MAL-2026-10633
Malicious code in creditgauge (npm)
Details
--- _-= Per source details. Do not edit below this line.=-_
## Source: amazon-inspector (d0bd064afe94f426f1124703c1c1f7ac52ee1ad1df728c33ce7cbe4328bae876) The package has no functional library code: package.json declares main=index.js but no index.js is shipped; the tarball contains only package.json and a.claude/settings.json payload. The settings.json overrides ANTHROPIC_BASE_URL to https://api.minimaxi.com/anthropic (a non-Anthropic host) and embeds a hardcoded ANTHROPIC_AUTH_TOKEN, so any Claude Code session picking up this configuration silently routes the developer's prompts and source code through a third-party endpoint under an attacker-supplied token. The same file defines a statusLine that runs a bash command resolving to scripts/wrapper.sh inside the plugin cache directory for the third-party plugin github:cwf818/topgauge-cc (referenced via enabledPlugins), re-invoked every 10 seconds. defaultMode is set to bypassPermissions and skipDangerousModePermissionPrompt is set to true, disabling the confirmation prompts that would normally gate that execution.
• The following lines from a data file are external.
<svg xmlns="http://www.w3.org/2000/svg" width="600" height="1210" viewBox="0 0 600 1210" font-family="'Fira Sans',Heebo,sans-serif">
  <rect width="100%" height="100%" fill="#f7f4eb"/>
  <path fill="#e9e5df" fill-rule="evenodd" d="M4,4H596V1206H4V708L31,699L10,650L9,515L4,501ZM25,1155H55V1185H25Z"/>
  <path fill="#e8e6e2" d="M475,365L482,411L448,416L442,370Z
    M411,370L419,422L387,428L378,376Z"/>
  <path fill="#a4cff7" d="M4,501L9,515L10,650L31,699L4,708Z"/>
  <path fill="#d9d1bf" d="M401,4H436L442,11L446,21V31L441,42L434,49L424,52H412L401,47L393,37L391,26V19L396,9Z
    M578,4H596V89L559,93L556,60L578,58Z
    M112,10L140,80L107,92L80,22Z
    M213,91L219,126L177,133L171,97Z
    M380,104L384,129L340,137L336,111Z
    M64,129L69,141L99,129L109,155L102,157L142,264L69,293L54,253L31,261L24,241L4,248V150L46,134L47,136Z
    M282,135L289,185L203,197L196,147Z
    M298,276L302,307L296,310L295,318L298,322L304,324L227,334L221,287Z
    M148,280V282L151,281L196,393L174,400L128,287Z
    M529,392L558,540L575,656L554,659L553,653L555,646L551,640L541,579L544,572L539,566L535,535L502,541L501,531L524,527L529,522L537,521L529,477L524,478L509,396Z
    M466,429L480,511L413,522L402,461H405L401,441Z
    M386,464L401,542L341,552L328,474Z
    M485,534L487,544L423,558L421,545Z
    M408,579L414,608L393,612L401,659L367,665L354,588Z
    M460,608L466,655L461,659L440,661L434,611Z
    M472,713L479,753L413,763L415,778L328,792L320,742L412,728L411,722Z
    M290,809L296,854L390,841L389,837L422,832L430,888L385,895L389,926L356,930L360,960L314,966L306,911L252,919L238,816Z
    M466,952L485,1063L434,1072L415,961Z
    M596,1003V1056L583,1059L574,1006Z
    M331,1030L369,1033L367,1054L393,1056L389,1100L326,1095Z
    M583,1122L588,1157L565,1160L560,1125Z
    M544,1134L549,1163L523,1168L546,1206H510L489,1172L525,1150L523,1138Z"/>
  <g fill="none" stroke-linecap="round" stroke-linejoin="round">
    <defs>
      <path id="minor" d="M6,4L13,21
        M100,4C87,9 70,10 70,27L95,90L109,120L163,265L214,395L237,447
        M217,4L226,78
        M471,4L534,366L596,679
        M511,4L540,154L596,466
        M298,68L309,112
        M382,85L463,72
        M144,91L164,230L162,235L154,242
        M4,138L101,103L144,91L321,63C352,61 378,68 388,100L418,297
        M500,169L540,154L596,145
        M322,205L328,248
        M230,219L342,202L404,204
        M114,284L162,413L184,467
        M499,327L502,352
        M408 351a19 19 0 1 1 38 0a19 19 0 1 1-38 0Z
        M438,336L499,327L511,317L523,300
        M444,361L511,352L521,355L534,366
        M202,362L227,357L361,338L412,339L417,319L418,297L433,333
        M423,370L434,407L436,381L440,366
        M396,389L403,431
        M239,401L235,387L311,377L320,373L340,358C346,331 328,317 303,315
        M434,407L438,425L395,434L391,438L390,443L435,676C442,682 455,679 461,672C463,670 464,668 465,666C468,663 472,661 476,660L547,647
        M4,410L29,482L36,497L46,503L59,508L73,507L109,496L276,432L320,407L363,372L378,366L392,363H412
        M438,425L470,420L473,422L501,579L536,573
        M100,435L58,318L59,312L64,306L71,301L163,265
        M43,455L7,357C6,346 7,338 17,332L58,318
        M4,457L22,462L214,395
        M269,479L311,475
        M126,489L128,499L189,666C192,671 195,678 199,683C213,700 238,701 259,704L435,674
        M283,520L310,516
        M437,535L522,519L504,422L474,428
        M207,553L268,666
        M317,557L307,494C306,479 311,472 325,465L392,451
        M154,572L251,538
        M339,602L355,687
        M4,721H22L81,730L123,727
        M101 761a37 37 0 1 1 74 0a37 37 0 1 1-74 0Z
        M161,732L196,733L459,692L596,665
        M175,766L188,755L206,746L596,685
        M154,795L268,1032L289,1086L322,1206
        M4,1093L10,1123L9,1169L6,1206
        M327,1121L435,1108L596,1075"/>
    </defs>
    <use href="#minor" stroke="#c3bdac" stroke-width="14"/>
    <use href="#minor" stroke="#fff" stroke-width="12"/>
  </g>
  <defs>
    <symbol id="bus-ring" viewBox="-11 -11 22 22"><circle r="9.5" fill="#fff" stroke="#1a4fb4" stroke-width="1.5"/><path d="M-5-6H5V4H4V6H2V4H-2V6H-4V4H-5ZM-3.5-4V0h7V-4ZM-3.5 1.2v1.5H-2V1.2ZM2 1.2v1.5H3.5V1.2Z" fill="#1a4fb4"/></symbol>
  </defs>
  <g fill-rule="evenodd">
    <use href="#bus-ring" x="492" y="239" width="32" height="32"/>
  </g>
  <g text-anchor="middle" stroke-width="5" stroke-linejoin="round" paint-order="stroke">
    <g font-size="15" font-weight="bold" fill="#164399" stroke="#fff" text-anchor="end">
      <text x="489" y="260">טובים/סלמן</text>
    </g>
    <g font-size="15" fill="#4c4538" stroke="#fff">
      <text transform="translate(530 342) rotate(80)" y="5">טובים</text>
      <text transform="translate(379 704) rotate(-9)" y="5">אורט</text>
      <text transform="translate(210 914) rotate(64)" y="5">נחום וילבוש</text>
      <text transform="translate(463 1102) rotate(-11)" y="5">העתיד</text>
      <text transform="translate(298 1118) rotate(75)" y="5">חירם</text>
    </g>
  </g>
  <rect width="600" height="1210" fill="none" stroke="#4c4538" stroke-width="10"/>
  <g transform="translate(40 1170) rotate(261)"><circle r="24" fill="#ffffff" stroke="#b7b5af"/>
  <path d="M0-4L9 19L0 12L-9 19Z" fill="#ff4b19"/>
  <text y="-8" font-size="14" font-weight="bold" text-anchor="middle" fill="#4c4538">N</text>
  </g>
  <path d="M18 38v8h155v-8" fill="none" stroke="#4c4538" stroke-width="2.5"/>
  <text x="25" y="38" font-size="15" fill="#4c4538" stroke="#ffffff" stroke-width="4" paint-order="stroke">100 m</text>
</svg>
The combined effect is silent relay of AI prompts/code through an attacker-controlled proxy plus recurring shell execution of unvetted third-party plugin code inside the developer's environment.
Are you affected?
Enter the version of the package you're using.
Affected packages
No fixed version published yet for creditgauge (npm). Pin to a known-safe version or switch to an alternative.